** Supplied data follows **

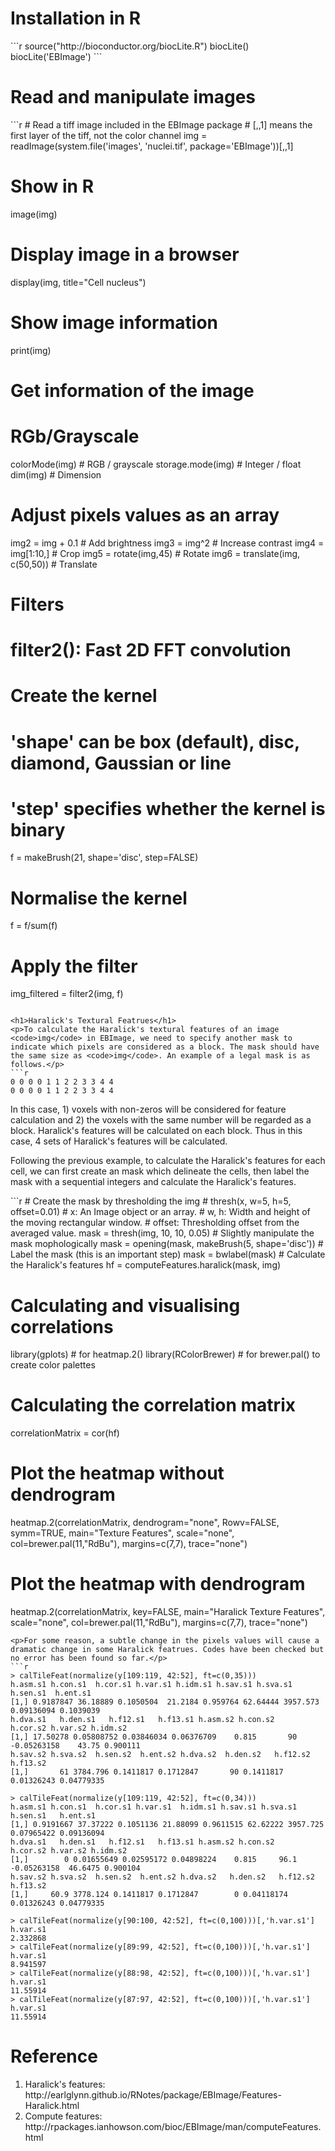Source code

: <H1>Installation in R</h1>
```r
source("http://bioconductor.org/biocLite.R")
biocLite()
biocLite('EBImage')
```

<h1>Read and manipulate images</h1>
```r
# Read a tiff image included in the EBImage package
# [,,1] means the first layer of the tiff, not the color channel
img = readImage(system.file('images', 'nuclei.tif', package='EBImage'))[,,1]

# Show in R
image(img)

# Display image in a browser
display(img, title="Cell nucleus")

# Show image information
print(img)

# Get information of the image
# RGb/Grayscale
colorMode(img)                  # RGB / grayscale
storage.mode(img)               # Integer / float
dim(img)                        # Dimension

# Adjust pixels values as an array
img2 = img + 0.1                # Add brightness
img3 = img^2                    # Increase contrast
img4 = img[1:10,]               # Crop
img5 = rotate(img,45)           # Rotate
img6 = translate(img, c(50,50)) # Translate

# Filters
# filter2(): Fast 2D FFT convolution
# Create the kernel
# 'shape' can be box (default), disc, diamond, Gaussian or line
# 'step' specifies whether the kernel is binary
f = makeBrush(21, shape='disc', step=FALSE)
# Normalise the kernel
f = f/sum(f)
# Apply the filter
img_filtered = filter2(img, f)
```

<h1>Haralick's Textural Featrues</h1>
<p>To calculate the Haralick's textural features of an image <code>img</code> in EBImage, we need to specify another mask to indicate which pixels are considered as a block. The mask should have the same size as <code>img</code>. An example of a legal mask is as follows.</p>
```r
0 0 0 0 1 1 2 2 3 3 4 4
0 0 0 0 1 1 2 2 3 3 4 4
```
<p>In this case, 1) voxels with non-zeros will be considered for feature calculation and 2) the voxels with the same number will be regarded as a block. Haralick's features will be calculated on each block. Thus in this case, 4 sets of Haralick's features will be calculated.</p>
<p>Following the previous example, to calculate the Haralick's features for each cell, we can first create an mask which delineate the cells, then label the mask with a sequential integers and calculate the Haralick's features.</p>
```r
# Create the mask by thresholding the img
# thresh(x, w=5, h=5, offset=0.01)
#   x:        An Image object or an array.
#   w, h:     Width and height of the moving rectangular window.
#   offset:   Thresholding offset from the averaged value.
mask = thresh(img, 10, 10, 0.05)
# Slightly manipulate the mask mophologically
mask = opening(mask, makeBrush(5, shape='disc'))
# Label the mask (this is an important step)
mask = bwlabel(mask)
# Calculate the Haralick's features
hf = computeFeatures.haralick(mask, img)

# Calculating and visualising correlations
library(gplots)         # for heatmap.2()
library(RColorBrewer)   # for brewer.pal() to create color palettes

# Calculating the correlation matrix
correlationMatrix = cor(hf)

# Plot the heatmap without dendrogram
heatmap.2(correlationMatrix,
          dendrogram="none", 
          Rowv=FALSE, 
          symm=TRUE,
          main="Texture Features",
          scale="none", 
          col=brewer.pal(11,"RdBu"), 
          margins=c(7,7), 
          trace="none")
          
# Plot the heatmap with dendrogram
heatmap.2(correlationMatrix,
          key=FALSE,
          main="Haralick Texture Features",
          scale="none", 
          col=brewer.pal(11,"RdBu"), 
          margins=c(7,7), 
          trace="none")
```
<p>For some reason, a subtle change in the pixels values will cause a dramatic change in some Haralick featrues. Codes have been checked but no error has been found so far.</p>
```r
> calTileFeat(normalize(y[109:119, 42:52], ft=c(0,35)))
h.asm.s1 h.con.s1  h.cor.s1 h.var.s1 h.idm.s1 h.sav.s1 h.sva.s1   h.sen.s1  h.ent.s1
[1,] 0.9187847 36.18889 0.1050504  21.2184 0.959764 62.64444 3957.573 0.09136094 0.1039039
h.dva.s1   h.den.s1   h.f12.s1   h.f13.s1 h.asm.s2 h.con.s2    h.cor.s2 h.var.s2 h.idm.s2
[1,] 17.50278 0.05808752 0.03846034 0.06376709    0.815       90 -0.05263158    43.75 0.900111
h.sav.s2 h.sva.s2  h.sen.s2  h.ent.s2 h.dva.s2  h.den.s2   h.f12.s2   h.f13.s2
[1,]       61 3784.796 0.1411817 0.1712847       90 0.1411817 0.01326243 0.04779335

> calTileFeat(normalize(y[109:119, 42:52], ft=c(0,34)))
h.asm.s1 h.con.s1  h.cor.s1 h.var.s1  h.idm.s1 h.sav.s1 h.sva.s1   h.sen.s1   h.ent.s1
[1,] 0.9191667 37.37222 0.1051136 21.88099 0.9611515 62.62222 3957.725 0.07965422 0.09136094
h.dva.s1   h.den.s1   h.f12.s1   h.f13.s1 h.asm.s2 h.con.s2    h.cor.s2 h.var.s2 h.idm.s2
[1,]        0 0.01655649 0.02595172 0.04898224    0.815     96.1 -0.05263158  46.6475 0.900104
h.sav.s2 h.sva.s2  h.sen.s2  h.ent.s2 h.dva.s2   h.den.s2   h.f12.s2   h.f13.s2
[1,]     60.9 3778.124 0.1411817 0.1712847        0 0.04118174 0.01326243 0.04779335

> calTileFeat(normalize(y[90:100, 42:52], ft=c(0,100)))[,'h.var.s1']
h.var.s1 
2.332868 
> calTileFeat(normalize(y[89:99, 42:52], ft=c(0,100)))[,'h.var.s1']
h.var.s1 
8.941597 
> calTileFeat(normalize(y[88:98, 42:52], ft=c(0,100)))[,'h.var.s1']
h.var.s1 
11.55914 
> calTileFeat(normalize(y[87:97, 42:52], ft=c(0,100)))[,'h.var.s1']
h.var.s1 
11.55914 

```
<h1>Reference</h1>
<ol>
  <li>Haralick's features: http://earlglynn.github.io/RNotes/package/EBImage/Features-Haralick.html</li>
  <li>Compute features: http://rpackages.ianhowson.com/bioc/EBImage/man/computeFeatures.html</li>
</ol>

** End of Supplied data **
** Supplied data follows **

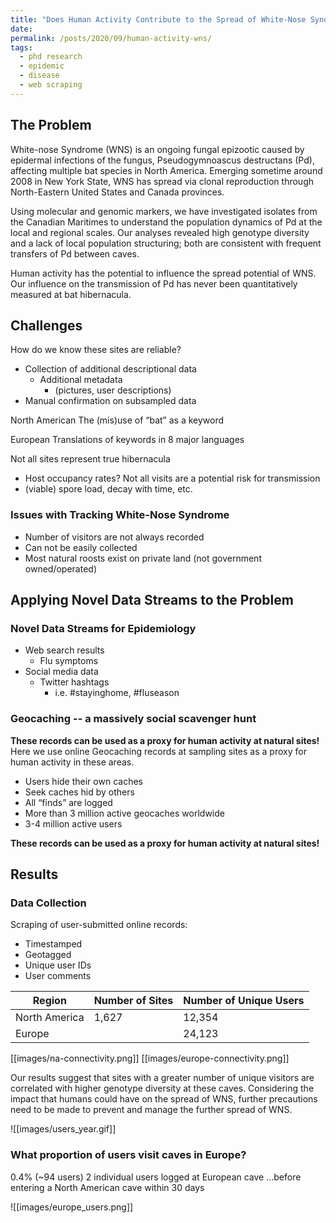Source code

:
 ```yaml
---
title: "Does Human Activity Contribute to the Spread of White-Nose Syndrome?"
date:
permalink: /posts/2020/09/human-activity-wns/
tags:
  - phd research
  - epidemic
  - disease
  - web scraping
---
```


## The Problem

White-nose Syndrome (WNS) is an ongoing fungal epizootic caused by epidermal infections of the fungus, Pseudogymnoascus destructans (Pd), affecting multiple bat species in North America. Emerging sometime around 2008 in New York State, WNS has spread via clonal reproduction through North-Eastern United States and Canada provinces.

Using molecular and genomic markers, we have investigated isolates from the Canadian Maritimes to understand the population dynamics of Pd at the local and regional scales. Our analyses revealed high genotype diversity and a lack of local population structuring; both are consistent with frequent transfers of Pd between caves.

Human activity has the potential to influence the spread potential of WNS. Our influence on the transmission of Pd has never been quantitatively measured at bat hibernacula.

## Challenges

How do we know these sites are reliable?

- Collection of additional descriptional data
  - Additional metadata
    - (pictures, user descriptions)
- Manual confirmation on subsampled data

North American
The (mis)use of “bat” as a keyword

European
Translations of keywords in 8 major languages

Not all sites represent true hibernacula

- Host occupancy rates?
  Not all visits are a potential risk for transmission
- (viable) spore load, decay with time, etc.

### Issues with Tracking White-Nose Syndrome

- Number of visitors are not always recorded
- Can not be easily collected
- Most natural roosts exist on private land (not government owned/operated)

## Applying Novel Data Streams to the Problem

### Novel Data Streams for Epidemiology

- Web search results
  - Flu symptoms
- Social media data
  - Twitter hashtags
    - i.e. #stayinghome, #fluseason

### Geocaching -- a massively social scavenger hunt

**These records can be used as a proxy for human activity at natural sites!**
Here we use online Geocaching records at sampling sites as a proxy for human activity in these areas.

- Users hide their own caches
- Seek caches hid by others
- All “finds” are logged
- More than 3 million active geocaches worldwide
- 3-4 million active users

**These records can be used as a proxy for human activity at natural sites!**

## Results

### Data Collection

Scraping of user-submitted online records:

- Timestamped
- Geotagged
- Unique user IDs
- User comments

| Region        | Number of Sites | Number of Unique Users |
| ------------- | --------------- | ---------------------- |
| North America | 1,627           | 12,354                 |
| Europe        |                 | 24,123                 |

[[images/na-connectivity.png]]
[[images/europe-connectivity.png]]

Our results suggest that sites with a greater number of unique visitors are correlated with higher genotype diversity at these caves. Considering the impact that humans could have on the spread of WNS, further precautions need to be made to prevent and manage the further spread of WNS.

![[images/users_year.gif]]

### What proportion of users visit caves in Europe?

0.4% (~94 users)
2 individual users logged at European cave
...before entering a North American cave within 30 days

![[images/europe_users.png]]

** End of Supplied data **
** Supplied data follows **

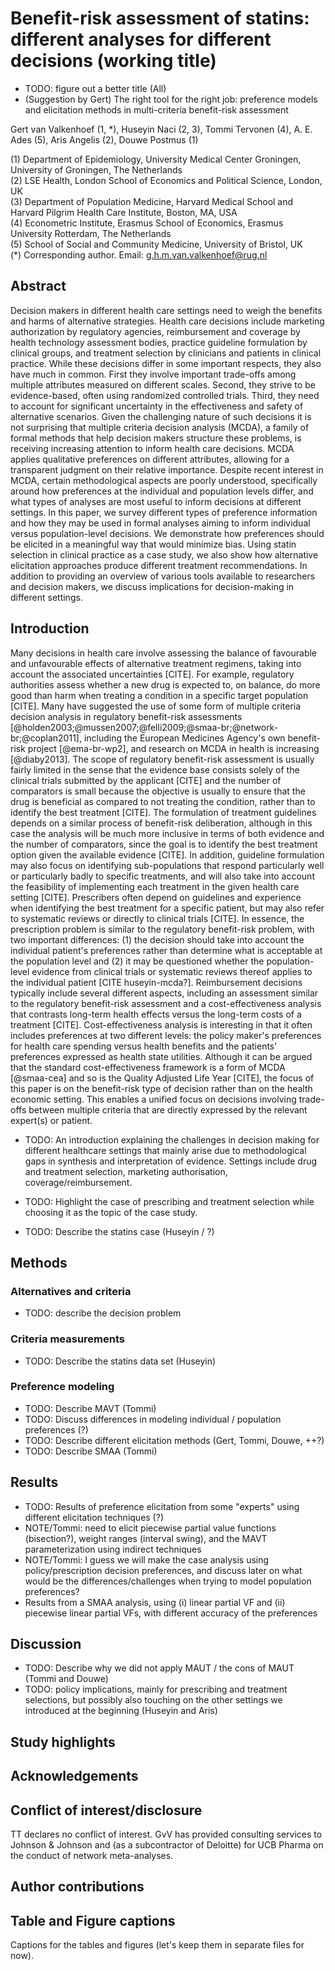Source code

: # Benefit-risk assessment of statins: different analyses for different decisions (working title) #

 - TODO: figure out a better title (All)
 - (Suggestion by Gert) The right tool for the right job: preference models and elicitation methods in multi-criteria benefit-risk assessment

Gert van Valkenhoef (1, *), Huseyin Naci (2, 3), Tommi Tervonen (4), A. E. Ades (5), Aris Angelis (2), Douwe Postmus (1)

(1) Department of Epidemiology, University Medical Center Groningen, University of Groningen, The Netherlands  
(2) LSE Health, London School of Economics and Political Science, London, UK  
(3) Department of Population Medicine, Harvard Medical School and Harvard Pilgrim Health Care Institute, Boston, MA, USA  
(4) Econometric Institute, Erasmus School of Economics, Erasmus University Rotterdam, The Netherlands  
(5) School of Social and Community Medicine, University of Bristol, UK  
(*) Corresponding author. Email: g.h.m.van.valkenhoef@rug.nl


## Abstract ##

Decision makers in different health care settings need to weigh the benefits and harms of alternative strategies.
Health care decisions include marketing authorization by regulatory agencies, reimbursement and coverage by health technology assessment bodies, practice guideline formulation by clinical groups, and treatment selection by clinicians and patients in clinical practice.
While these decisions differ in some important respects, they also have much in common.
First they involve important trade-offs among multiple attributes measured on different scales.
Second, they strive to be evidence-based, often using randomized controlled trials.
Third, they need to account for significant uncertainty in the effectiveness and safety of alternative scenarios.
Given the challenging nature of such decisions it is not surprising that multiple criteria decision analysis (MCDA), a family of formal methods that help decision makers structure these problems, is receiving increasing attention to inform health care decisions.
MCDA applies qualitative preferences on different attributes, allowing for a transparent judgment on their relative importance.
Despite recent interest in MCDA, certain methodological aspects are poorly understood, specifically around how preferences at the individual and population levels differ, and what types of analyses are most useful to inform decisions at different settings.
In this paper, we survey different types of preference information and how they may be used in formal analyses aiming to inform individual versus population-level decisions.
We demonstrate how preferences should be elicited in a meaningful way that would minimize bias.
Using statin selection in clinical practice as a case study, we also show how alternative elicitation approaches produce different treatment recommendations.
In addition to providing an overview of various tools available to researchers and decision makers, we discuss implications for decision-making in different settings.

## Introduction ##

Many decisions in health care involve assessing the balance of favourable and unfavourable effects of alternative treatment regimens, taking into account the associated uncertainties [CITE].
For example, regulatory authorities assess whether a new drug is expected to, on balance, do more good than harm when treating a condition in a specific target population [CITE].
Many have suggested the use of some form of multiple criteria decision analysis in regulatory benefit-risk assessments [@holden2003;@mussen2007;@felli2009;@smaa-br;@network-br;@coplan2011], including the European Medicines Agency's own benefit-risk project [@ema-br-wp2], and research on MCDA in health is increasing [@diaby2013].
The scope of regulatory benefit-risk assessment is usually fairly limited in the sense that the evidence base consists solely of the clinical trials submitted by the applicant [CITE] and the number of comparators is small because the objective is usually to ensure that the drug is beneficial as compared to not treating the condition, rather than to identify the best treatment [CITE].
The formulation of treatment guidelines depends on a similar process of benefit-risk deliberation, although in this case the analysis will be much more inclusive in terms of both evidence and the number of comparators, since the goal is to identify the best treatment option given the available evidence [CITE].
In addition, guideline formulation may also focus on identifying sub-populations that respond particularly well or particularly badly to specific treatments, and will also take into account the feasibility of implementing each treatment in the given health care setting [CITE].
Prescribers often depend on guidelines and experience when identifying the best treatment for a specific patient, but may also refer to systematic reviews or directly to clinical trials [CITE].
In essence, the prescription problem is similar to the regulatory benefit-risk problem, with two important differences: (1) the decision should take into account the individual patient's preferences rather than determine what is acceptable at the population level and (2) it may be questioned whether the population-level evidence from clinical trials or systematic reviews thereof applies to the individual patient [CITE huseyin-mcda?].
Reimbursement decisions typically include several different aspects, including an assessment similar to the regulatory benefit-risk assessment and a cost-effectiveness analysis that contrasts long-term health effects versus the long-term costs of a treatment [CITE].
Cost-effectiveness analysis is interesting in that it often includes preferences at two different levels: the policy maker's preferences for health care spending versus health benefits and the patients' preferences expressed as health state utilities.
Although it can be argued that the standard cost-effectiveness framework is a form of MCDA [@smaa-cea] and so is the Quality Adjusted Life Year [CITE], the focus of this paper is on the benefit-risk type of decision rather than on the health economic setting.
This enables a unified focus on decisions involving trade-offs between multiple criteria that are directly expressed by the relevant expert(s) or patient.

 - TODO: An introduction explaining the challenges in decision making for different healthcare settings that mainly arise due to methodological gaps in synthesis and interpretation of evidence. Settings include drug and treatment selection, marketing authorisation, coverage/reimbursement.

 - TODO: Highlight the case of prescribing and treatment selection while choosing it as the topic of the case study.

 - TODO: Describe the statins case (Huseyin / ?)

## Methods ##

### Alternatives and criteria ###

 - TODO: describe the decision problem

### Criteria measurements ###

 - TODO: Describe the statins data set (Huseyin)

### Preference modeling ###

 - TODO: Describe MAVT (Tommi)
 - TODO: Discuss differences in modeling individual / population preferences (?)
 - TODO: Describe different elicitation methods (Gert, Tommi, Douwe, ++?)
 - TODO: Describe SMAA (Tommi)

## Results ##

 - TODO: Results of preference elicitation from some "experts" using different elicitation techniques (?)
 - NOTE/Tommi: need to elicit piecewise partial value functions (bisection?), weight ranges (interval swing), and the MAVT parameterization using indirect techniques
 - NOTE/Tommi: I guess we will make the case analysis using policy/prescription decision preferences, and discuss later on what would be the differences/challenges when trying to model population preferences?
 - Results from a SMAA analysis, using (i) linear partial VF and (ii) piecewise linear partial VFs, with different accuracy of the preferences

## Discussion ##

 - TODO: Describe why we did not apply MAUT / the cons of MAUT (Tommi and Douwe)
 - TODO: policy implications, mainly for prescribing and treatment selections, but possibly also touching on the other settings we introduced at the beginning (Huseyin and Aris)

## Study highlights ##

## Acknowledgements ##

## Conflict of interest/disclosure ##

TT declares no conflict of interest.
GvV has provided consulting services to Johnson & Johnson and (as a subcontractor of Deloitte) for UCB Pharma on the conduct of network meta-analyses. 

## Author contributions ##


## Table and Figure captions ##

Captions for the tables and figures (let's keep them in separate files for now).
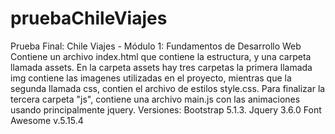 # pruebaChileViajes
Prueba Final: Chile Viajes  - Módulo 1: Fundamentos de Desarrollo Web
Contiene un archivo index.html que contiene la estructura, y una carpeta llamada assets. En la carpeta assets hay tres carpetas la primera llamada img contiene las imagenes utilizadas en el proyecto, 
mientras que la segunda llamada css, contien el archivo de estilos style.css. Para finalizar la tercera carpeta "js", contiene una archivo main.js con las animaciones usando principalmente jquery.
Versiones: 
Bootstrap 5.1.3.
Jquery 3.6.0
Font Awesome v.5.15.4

** End of Supplied data **

- [What the exercise asks]:
Using the records above, set down exactly the lines from the one with "## Acknowledgements ##" through the one with "## Author contributions ##", inclusive, and nothing more.

- [Expected output]:
## Acknowledgements ##

## Conflict of interest/disclosure ##

TT declares no conflict of interest.
GvV has provided consulting services to Johnson & Johnson and (as a subcontractor of Deloitte) for UCB Pharma on the conduct of network meta-analyses. 

## Author contributions ##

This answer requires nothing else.